EXERCISE BRIEF –
Repeat the data below, swapping "Quick check" for "Time check" wherever it appears and leaving the rest unchanged.

STORED RECORDS –
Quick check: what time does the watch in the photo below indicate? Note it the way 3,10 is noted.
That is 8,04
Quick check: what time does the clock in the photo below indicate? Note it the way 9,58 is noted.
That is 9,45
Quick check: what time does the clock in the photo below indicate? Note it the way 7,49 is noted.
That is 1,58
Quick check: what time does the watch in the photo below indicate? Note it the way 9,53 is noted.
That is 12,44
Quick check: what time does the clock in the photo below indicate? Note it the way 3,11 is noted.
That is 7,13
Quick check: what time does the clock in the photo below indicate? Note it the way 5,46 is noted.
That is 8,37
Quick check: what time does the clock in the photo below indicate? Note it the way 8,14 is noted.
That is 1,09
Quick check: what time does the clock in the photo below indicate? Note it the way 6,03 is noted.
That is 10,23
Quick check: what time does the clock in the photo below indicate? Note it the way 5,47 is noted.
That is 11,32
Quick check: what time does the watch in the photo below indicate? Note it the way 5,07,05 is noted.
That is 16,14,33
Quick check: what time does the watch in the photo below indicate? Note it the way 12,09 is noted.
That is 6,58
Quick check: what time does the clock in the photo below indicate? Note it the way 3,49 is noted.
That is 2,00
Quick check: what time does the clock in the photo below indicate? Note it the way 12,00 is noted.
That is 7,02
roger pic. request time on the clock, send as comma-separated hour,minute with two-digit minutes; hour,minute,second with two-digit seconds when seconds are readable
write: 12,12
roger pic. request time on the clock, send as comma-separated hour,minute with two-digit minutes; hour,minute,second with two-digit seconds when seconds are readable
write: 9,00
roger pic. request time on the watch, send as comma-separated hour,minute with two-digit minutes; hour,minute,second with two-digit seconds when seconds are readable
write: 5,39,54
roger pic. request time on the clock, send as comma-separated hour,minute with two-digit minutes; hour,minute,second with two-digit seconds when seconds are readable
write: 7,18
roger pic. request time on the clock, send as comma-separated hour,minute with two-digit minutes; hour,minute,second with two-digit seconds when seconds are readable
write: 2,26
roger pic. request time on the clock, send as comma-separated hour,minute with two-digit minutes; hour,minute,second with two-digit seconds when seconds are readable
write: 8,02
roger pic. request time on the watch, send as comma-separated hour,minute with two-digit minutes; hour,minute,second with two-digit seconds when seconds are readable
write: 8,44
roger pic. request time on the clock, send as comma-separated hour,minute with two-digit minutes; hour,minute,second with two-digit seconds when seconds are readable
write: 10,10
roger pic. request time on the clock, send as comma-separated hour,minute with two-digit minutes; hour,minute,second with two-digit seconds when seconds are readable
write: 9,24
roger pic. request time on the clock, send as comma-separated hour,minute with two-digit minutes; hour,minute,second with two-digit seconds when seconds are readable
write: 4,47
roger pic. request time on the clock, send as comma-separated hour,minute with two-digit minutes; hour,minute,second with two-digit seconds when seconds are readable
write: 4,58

REPLY TO THE TASK –
Time check: what time does the watch in the photo below indicate? Note it the way 3,10 is noted.
That is 8,04
Time check: what time does the clock in the photo below indicate? Note it the way 9,58 is noted.
That is 9,45
Time check: what time does the clock in the photo below indicate? Note it the way 7,49 is noted.
That is 1,58
Time check: what time does the watch in the photo below indicate? Note it the way 9,53 is noted.
That is 12,44
Time check: what time does the clock in the photo below indicate? Note it the way 3,11 is noted.
That is 7,13
Time check: what time does the clock in the photo below indicate? Note it the way 5,46 is noted.
That is 8,37
Time check: what time does the clock in the photo below indicate? Note it the way 8,14 is noted.
That is 1,09
Time check: what time does the clock in the photo below indicate? Note it the way 6,03 is noted.
That is 10,23
Time check: what time does the clock in the photo below indicate? Note it the way 5,47 is noted.
That is 11,32
Time check: what time does the watch in the photo below indicate? Note it the way 5,07,05 is noted.
That is 16,14,33
Time check: what time does the watch in the photo below indicate? Note it the way 12,09 is noted.
That is 6,58
Time check: what time does the clock in the photo below indicate? Note it the way 3,49 is noted.
That is 2,00
Time check: what time does the clock in the photo below indicate? Note it the way 12,00 is noted.
That is 7,02
roger pic. request time on the clock, send as comma-separated hour,minute with two-digit minutes; hour,minute,second with two-digit seconds when seconds are readable
write: 12,12
roger pic. request time on the clock, send as comma-separated hour,minute with two-digit minutes; hour,minute,second with two-digit seconds when seconds are readable
write: 9,00
roger pic. request time on the watch, send as comma-separated hour,minute with two-digit minutes; hour,minute,second with two-digit seconds when seconds are readable
write: 5,39,54
roger pic. request time on the clock, send as comma-separated hour,minute with two-digit minutes; hour,minute,second with two-digit seconds when seconds are readable
write: 7,18
roger pic. request time on the clock, send as comma-separated hour,minute with two-digit minutes; hour,minute,second with two-digit seconds when seconds are readable
write: 2,26
roger pic. request time on the clock, send as comma-separated hour,minute with two-digit minutes; hour,minute,second with two-digit seconds when seconds are readable
write: 8,02
roger pic. request time on the watch, send as comma-separated hour,minute with two-digit minutes; hour,minute,second with two-digit seconds when seconds are readable
write: 8,44
roger pic. request time on the clock, send as comma-separated hour,minute with two-digit minutes; hour,minute,second with two-digit seconds when seconds are readable
write: 10,10
roger pic. request time on the clock, send as comma-separated hour,minute with two-digit minutes; hour,minute,second with two-digit seconds when seconds are readable
write: 9,24
roger pic. request time on the clock, send as comma-separated hour,minute with two-digit minutes; hour,minute,second with two-digit seconds when seconds are readable
write: 4,47
roger pic. request time on the clock, send as comma-separated hour,minute with two-digit minutes; hour,minute,second with two-digit seconds when seconds are readable
write: 4,58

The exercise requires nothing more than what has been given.